Calypso to Hades to Hyssop

Sedona is a magical place. The red rocks of the ancient beaches of Pangaea blaze red in the sun. Creating vortexes of reflection and renewal. Grounding us to the earth and reminding us of the gift of our time alive. Anointing oils, sage smoke and ritual. Meditation, dance and the laughter of 17 wise women filled seven of my days.

Time with healers. Time to create the temple of our own bodies and nurture our selves with food, ideas and movement. Time in the sun and warmth after a long winter. Time to walk in the rain. See the stars.

Ulysses came with me and mashed the ideas of an Irish writer pushing against censorship in the early 1900’s to the ideas of now. Two similar times.

The debate for the right for women to vote and participate in government. And now the right of a woman’s autonomy over her body.

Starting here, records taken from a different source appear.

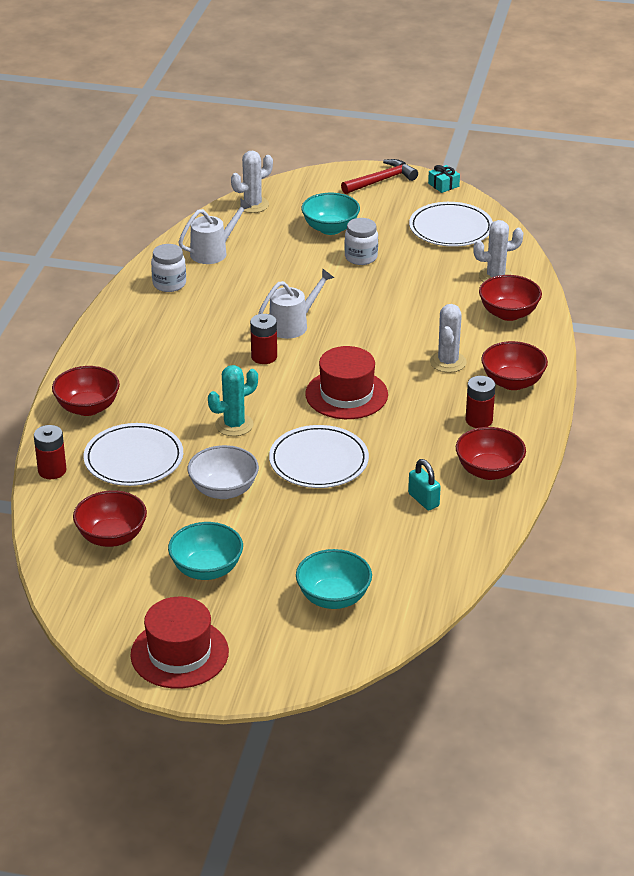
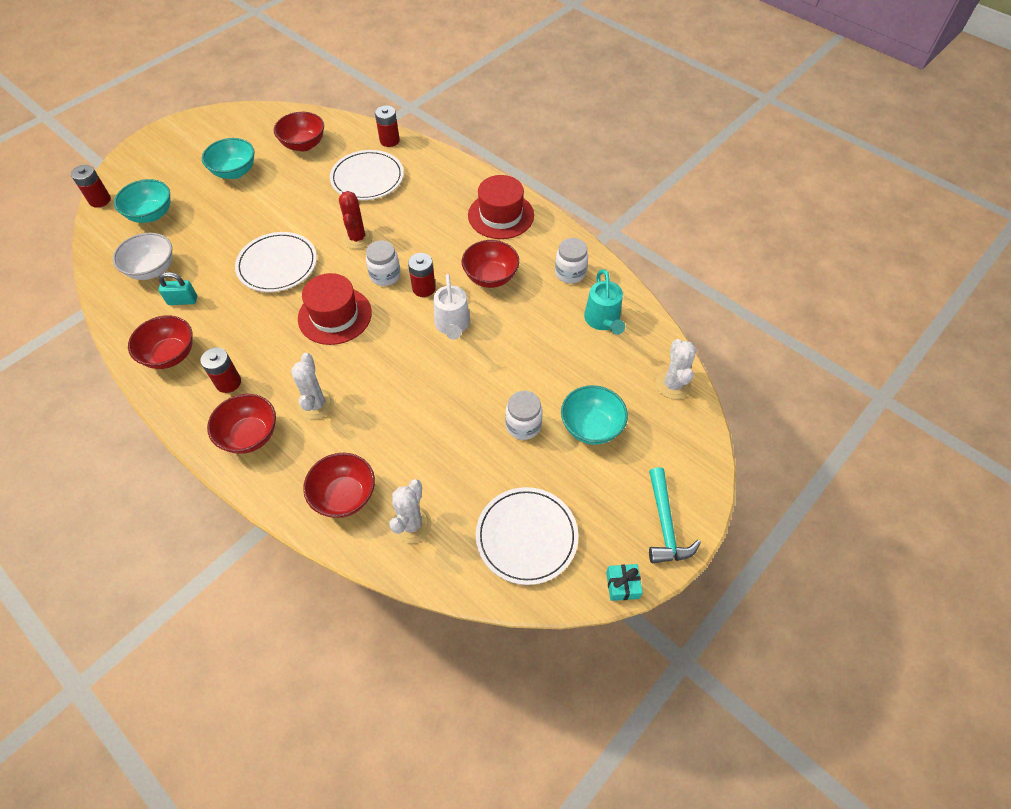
camera: 120 degrees right, 20 degrees up
(87, 407) = (441, 176): red bowl -> red bowl (490, 277)
(179, 653) = (184, 138): red hat -> red hat (501, 215)
(213, 252) = (603, 321): white watering can -> turquoise watering can
(224, 490) = (296, 206): white bowl -> white bowl (152, 269)
(234, 425) = (357, 238): turquoise cactus -> red cactus
(269, 386) = (385, 275): none -> white jar
(350, 659) = (100, 200): none -> red battery
(381, 180) = (665, 524): red hammer -> turquoise hammer
(448, 362) = (316, 404): white cactus -> white cactus turned 45 degrees clockwise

A wise and bold woman came to the aid of Joyce, and without her action, Ulysses would not have been published in America or Britain where it was banned. Sylvia Beach, the American owner of the Shakespeare Book Company in Paris, printed 1000 copies. The copies spread like wildfire, and the book burnings could not keep up. Ms. Beach gave America the most brilliant book written in the 20th century and saved us from repression and the prudish hate on the rise in the 1900’s. And later she stood up to the Nazis when they occupied Paris. A wise woman who used her life to the fullest. She left life yearning for nothing.

I was anointed with Hyssop oil on the top of my head in order to heal, to open to new ideas, and to ground with the rituals of the past. Hyssop was considered in ancient times to be the symbol of faith, physical purity and moral regeneration. For me this ritual and oil activated yearning for living fully. To completely use up this life and leave nothing when death comes.

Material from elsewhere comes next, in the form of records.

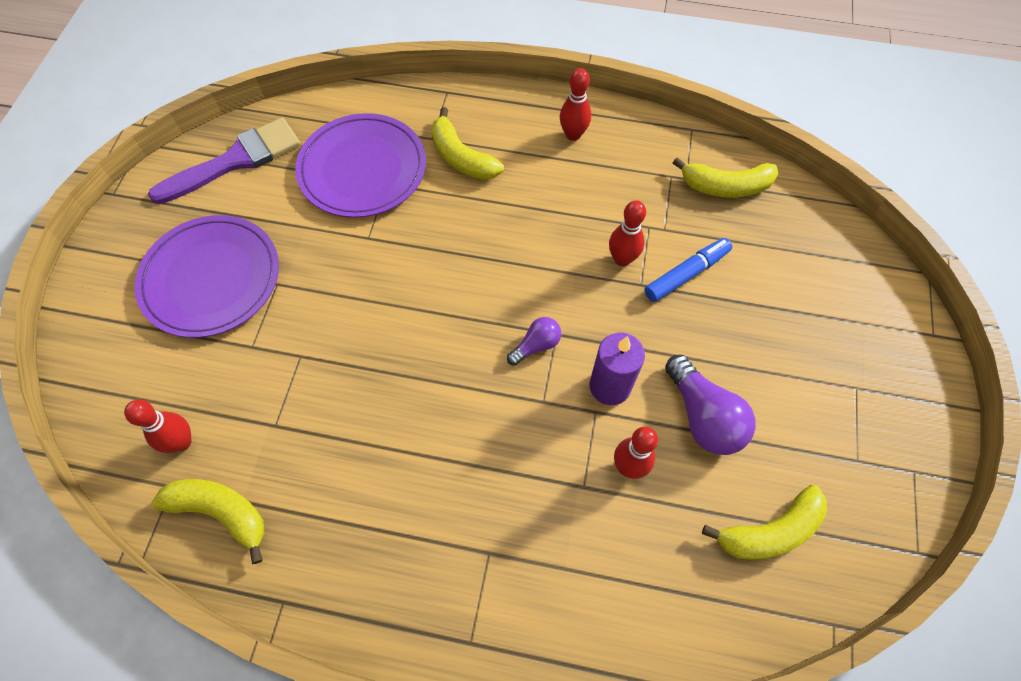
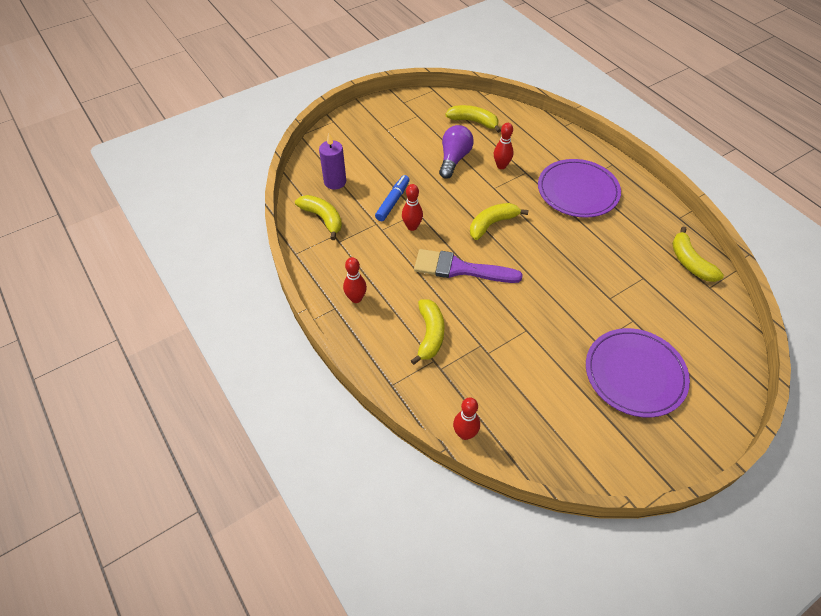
camera: 135 degrees left, 10 degrees down
(182, 442) = (695, 302): red bowling pin -> red bowling pin (465, 434)
(235, 161) = (570, 446): purple brush -> purple brush (460, 269)
(362, 169) = (493, 373): purple plate -> purple plate (578, 191)
(536, 345) = (492, 224): purple light bulb -> yellow banana
(610, 386) = (478, 191): purple candle -> purple candle (335, 182)
(686, 274) = (393, 201): blue marker -> blue marker turned 105 degrees clockwise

Ulysses the Hades episode takes us to the cemetery – the parallel of Hades. Mr. Leopold Bloom goes to the funeral of a friend at 11:00. The priest says the same words over and over over the dead. The undertakers hmm along and run their profitable business. Death is and decomposition is simply a process. Money to be made.

In a horse drawn carriage, dressed in black Bloom passes by the grave of his son who died in childbirth. Bloom thinks how much he would have loved his son Rusty and shown him the world. He thinks about his father’s suicide and how the only way to replace the pain of that death was to be a father to a son. But he will never be a father to a son. Imagined future of the past. He imagined his son’s eyes as his eyes.

He contemplates the banality of how life begins and ends and how Rusty was conceived in cream and “the tear that is never mended.” Death is an endless cycle. But so is life. Bloom is yearning for a son — a great importance missing in his life. Reconciling the yearning for a complete life with his reality by practicing irony. Irony does not heal this pain.

In Sedona we 17 wise women reconciled our yearning to live fully with reality with ancient practices of forgiveness. We grounded to the earth and forgave wrapped in the ancient scent of hyssop. Miserere Mei anointing with hyssop for self forgiveness, purification and renewal. Cycles of life and death. Cycles of the war of ideas. Go on.